*What needs to be done*: The first line of the entries below, the line containing "ción es especialmente", and every line between them should be repeated exactly, and nothing else.

*Given data*:
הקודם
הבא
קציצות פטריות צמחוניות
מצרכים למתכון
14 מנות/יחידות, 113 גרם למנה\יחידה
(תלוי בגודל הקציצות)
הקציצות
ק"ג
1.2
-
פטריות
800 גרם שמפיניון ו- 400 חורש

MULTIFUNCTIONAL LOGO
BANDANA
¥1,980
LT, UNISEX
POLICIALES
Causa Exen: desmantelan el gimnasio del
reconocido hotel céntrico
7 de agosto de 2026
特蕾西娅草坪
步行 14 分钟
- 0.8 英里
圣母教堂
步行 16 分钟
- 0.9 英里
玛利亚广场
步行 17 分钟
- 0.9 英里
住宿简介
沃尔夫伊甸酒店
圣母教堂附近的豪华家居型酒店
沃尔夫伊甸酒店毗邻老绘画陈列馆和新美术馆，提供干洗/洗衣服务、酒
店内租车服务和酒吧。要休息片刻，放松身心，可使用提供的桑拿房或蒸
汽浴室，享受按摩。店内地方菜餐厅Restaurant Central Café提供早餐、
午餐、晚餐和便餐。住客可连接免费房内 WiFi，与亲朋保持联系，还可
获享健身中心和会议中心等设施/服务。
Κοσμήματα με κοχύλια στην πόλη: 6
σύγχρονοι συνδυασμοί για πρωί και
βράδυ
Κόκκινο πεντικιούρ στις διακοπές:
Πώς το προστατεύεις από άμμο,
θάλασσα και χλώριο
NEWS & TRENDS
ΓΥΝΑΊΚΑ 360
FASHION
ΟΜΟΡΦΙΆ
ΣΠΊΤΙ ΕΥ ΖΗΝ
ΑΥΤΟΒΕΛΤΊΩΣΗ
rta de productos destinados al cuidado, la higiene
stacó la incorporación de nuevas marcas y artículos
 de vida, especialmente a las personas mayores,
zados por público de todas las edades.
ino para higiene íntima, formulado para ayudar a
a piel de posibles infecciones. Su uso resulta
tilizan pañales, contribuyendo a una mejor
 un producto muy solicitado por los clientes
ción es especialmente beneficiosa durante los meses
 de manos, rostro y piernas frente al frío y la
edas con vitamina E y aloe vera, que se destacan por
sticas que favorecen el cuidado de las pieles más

*Exercise result*:
הקודם
הבא
קציצות פטריות צמחוניות
מצרכים למתכון
14 מנות/יחידות, 113 גרם למנה\יחידה
(תלוי בגודל הקציצות)
הקציצות
ק"ג
1.2
-
פטריות
800 גרם שמפיניון ו- 400 חורש

MULTIFUNCTIONAL LOGO
BANDANA
¥1,980
LT, UNISEX
POLICIALES
Causa Exen: desmantelan el gimnasio del
reconocido hotel céntrico
7 de agosto de 2026
特蕾西娅草坪
步行 14 分钟
- 0.8 英里
圣母教堂
步行 16 分钟
- 0.9 英里
玛利亚广场
步行 17 分钟
- 0.9 英里
住宿简介
沃尔夫伊甸酒店
圣母教堂附近的豪华家居型酒店
沃尔夫伊甸酒店毗邻老绘画陈列馆和新美术馆，提供干洗/洗衣服务、酒
店内租车服务和酒吧。要休息片刻，放松身心，可使用提供的桑拿房或蒸
汽浴室，享受按摩。店内地方菜餐厅Restaurant Central Café提供早餐、
午餐、晚餐和便餐。住客可连接免费房内 WiFi，与亲朋保持联系，还可
获享健身中心和会议中心等设施/服务。
Κοσμήματα με κοχύλια στην πόλη: 6
σύγχρονοι συνδυασμοί για πρωί και
βράδυ
Κόκκινο πεντικιούρ στις διακοπές:
Πώς το προστατεύεις από άμμο,
θάλασσα και χλώριο
NEWS & TRENDS
ΓΥΝΑΊΚΑ 360
FASHION
ΟΜΟΡΦΙΆ
ΣΠΊΤΙ ΕΥ ΖΗΝ
ΑΥΤΟΒΕΛΤΊΩΣΗ
rta de productos destinados al cuidado, la higiene
stacó la incorporación de nuevas marcas y artículos
 de vida, especialmente a las personas mayores,
zados por público de todas las edades.
ino para higiene íntima, formulado para ayudar a
a piel de posibles infecciones. Su uso resulta
tilizan pañales, contribuyendo a una mejor
 un producto muy solicitado por los clientes
ción es especialmente beneficiosa durante los meses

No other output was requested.